Problem to work on: Quote only the lines from the top of the listing below down to and including the line with "(DAB (3,3'-diaminobenzidine)) staining".

___ Data shown

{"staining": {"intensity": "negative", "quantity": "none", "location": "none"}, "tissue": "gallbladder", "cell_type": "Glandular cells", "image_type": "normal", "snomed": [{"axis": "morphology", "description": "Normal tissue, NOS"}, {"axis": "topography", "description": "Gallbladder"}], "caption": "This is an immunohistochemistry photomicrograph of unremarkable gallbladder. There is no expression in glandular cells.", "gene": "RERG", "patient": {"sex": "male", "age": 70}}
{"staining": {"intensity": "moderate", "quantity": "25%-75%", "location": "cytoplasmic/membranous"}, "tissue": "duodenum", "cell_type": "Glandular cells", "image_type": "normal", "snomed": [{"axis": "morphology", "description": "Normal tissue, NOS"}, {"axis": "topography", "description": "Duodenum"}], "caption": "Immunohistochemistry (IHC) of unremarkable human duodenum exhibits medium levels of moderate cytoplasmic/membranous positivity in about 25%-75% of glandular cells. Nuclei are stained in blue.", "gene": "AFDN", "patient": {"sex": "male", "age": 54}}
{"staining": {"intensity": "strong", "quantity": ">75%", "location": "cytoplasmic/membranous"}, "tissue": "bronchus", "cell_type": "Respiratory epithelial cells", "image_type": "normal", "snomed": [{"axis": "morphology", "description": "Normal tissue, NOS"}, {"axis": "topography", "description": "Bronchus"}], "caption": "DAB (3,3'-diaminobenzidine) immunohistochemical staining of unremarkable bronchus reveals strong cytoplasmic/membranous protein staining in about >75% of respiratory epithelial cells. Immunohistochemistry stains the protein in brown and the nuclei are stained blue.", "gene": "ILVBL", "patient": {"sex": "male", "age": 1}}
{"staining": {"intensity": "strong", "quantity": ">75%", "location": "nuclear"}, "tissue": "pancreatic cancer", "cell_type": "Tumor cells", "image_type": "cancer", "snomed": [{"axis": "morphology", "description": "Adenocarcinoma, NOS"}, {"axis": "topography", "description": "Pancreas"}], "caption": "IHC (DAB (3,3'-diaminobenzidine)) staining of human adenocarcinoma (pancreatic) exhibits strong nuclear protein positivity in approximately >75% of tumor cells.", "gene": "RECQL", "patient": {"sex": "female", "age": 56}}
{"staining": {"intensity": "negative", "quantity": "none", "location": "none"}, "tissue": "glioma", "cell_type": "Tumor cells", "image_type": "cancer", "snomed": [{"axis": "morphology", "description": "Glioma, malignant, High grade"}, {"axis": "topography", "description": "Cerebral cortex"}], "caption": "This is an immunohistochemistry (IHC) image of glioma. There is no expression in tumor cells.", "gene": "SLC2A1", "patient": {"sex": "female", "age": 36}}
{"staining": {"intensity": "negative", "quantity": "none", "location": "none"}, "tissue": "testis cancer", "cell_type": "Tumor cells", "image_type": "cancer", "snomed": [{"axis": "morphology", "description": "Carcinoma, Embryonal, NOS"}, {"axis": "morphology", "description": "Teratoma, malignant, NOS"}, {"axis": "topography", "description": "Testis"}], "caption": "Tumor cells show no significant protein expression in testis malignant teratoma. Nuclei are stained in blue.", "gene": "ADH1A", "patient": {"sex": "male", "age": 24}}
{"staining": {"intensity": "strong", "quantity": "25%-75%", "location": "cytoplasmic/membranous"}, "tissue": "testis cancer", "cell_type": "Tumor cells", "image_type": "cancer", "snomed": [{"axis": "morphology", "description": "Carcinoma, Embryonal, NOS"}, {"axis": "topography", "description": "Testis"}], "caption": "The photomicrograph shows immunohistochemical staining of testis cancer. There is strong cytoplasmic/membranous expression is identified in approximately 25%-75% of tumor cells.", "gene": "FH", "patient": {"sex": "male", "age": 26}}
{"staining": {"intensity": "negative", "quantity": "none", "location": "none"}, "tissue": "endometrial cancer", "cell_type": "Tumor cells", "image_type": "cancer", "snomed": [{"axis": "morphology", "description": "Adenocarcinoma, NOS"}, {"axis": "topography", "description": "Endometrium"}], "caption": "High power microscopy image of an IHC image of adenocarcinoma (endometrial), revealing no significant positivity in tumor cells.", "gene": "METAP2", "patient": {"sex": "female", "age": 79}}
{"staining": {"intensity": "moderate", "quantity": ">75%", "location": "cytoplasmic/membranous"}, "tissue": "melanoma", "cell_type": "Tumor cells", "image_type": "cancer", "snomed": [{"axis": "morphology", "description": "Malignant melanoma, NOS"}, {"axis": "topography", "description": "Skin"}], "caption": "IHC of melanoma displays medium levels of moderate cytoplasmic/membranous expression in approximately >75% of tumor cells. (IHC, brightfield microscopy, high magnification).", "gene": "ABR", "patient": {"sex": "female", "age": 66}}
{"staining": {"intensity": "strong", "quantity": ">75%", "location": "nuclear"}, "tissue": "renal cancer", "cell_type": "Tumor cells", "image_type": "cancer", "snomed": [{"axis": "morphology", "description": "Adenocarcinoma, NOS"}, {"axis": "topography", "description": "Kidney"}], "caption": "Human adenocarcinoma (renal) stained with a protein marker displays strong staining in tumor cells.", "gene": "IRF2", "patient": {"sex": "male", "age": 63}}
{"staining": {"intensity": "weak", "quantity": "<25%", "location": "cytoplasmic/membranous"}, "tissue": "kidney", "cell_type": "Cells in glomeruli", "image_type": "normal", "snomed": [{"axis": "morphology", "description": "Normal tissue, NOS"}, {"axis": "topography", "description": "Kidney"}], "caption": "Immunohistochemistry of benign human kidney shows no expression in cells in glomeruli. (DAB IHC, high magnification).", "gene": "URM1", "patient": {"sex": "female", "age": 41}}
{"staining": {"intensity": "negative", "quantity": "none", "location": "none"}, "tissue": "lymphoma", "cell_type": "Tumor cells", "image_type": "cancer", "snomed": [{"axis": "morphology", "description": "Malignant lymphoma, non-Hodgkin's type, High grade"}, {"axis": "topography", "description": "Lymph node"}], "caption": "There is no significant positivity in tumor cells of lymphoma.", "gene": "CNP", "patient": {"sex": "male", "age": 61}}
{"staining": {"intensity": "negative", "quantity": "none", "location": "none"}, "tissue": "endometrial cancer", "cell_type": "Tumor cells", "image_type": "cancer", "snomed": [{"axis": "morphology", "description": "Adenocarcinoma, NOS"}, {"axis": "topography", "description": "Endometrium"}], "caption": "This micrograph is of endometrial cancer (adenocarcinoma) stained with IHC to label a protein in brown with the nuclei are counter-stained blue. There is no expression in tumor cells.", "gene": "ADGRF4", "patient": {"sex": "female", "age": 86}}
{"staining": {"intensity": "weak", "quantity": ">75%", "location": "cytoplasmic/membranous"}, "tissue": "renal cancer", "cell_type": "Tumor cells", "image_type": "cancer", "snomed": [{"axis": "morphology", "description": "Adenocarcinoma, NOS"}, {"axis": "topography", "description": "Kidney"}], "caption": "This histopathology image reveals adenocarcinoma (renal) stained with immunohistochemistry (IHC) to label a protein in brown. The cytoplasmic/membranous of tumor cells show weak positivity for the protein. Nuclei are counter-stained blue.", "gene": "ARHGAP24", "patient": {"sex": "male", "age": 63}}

______

Solution for this problem:
{"staining": {"intensity": "negative", "quantity": "none", "location": "none"}, "tissue": "gallbladder", "cell_type": "Glandular cells", "image_type": "normal", "snomed": [{"axis": "morphology", "description": "Normal tissue, NOS"}, {"axis": "topography", "description": "Gallbladder"}], "caption": "This is an immunohistochemistry photomicrograph of unremarkable gallbladder. There is no expression in glandular cells.", "gene": "RERG", "patient": {"sex": "male", "age": 70}}
{"staining": {"intensity": "moderate", "quantity": "25%-75%", "location": "cytoplasmic/membranous"}, "tissue": "duodenum", "cell_type": "Glandular cells", "image_type": "normal", "snomed": [{"axis": "morphology", "description": "Normal tissue, NOS"}, {"axis": "topography", "description": "Duodenum"}], "caption": "Immunohistochemistry (IHC) of unremarkable human duodenum exhibits medium levels of moderate cytoplasmic/membranous positivity in about 25%-75% of glandular cells. Nuclei are stained in blue.", "gene": "AFDN", "patient": {"sex": "male", "age": 54}}
{"staining": {"intensity": "strong", "quantity": ">75%", "location": "cytoplasmic/membranous"}, "tissue": "bronchus", "cell_type": "Respiratory epithelial cells", "image_type": "normal", "snomed": [{"axis": "morphology", "description": "Normal tissue, NOS"}, {"axis": "topography", "description": "Bronchus"}], "caption": "DAB (3,3'-diaminobenzidine) immunohistochemical staining of unremarkable bronchus reveals strong cytoplasmic/membranous protein staining in about >75% of respiratory epithelial cells. Immunohistochemistry stains the protein in brown and the nuclei are stained blue.", "gene": "ILVBL", "patient": {"sex": "male", "age": 1}}
{"staining": {"intensity": "strong", "quantity": ">75%", "location": "nuclear"}, "tissue": "pancreatic cancer", "cell_type": "Tumor cells", "image_type": "cancer", "snomed": [{"axis": "morphology", "description": "Adenocarcinoma, NOS"}, {"axis": "topography", "description": "Pancreas"}], "caption": "IHC (DAB (3,3'-diaminobenzidine)) staining of human adenocarcinoma (pancreatic) exhibits strong nuclear protein positivity in approximately >75% of tumor cells.", "gene": "RECQL", "patient": {"sex": "female", "age": 56}}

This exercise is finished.